Jeff: I got it. Yeah, I got it. So yeah. So it’s, “Based on your observations, how many people do you believe are needed to run an effective email program like Emma for 15,000 active users?” So that’s across the board from creating, writing, tracking, managing. I can tell, you know, that’s the thing that we know is that very rarely is there one person on a marketing team that does email marketing, that has the job of email marketer. I mean, when we ask this at conferences. I think you might see that, you know, people spend maybe 25% of their time doing email.
So it truly is a team effort. I can say at Emma, you know, we have writers. We have a team of two writers at least touch at least in every email. We have a designer if needed, we have a coder, and then someone that kind of manages the automation and the tracking and the metrics and that side of things. So it’s definitely a team effort. So I guess, yeah, that would be the best way I would say. It kind of depends on the size of the program and what you’re doing.
Jamie: Yeah. And, you know, I would definitely say, too, it’s like how you’re using the channel, not necessarily like, this is so and so’s job. All they do is this one job. It really is. Okay. Are we…multiple people I think strategically should be having a hand in that and thinking about it even if it’s not…you know, the execution may fall on one person, but like it really is, to Jeff’s point, just totally a team effort. I think that’s good to know. And if you’re a one-man shop, obviously, it’s all on you, and that’s kind of where, honestly, Emma comes in a lot for a lot of customers. We have some people that don’t have the resources in-house, and so I think finding someone out there like in Emma or something else that can sort of guide you and help strategize with you, you know, we are truly in this together and it usually takes more than one person to get it all, you know, shipped.

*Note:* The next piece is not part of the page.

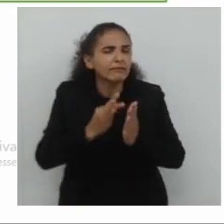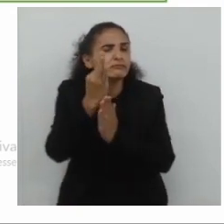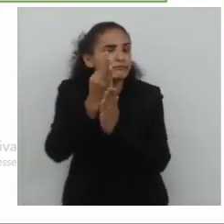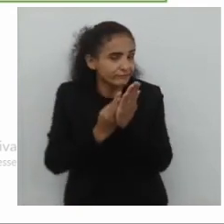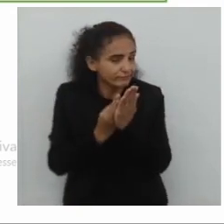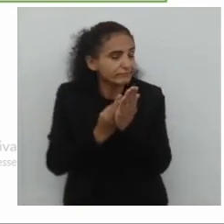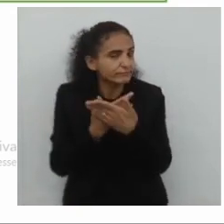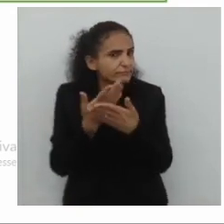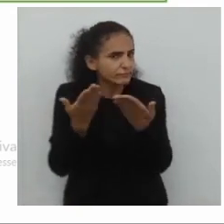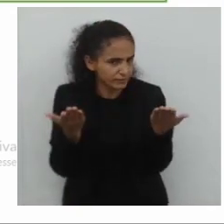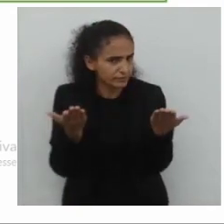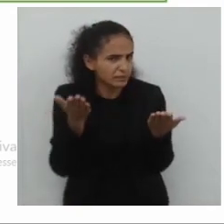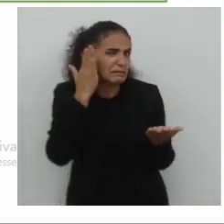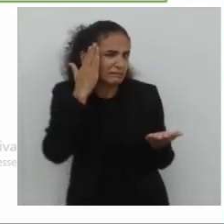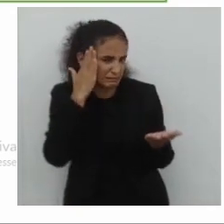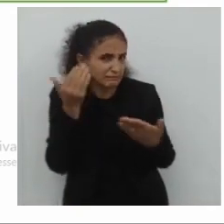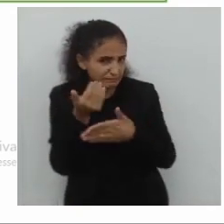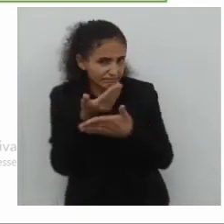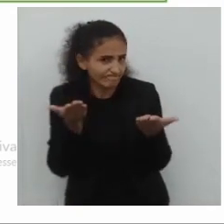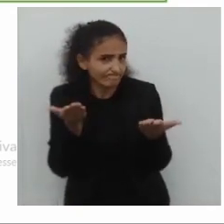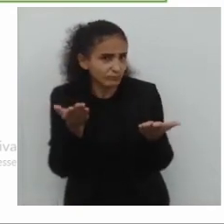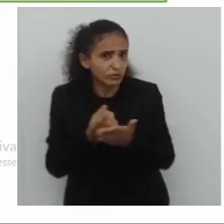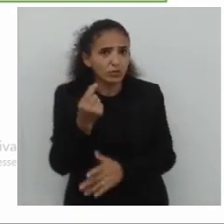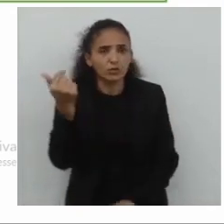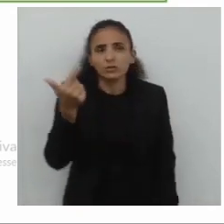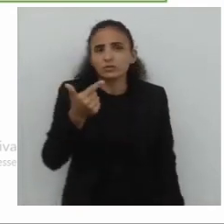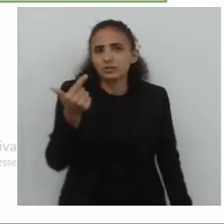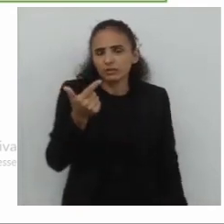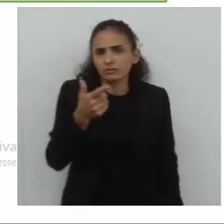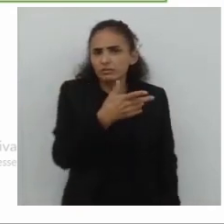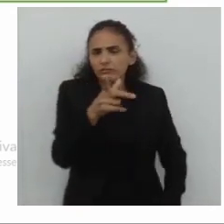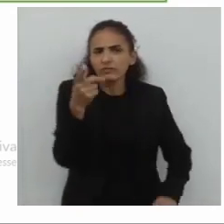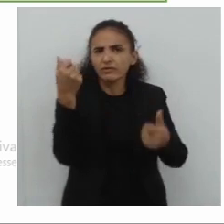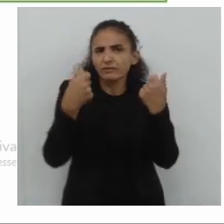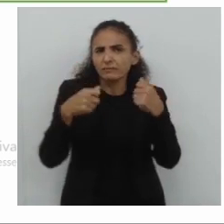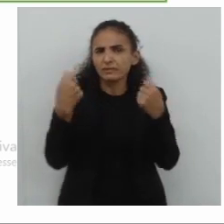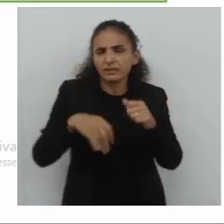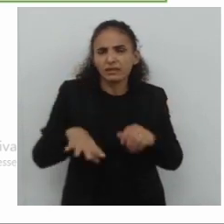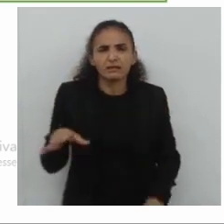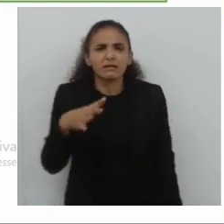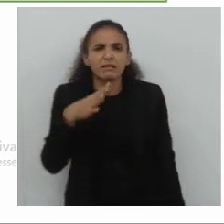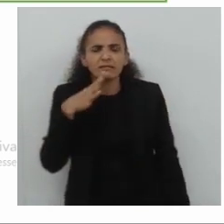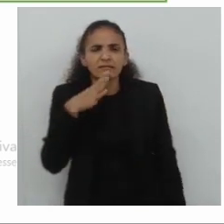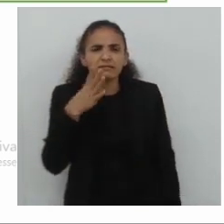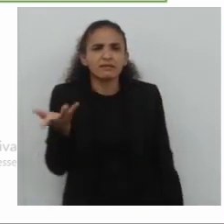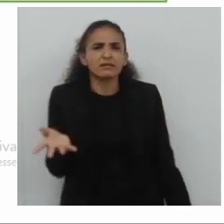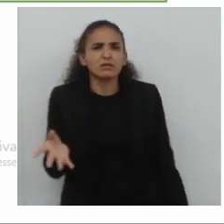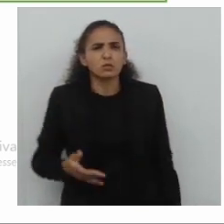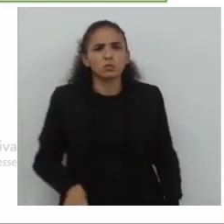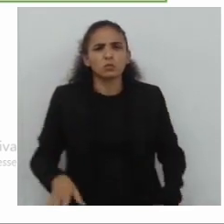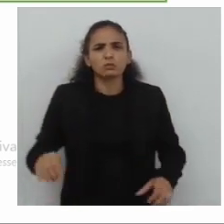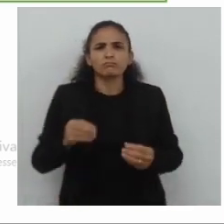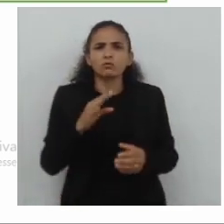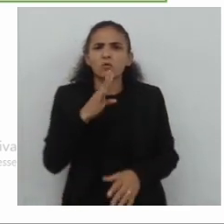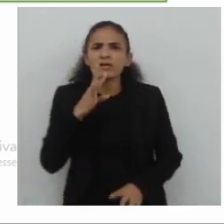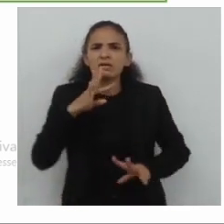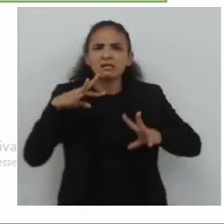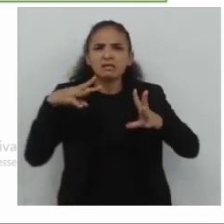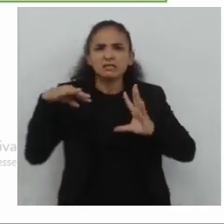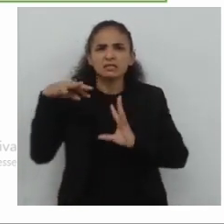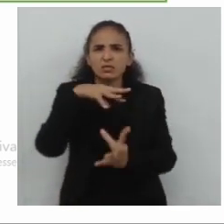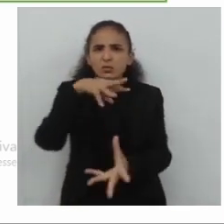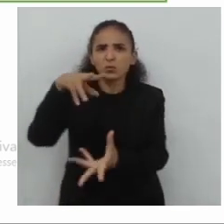o quê do texto? Você compreendeu o texto? Segundo, foi necessário ter conhecimento de mundo para ajudar na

So there’s a couple that I just really wanna highlight. I know we’re out of time, but Shelly asked, “How does this apply to B2B?” And I think a good final thought here is that a lot of the tactics that we discussed, everything that we discussed, actually, that is B2B, it’s B2C, it doesn’t matter who’s in the audience. It doesn’t matter if you’re selling consulting services or, you know, toys, paying attention to the audience’s needs, making sure that you are looking at your data and iterating and testing. Those are top level sort of metrics and tips that we would tell anyone. Obviously, those things can sort of shift and change depending on the audience, like maybe those start to get into some tiny nuances that are really specific, not necessarily industry-specific, I think.
Jeff: And I think the thing to keep in mind, too, is, you know, a lot folks [inaudible 00:59:23] B2B space or nonprofit space and they see these examples like, “Well, we’re not retail. We can’t do these fun things. That’s not in keeping with our brand.” The important thing to remember is value. That’s what will get your audience engaged. If you’re constantly delivering value, and clear and human communications, that’ll keep your audience engaged and coming back. It doesn’t necessarily have to be fun and flashy all the time. If it’s useful, they’ll keep coming back.
Jamie: Agreed. And thinking on this design tactics, I would say, look in your inbox, you’re a human being. Just because you do marketing doesn’t mean you stop being a person at the end of the day. And so look at your inbox, what are you reacting to? There are probably retail emails, there are probably emails you enjoy reading, copy some of the things that you like best about those and use those things to test. If you’re reacting to it, likely that someone else will as well. So I think what is it? “Take your own medicine,” is what they say? Take your own medicine, guys. We are out of time for it today. And I am sad because I can do this all day. So thank you so much. Thank you, Jeff. Yeah?
Jeff: Yes, thank you. Thanks everyone for joining us.
Jamie: I’ll see you in Nashville at the end of the week. Bye, guys.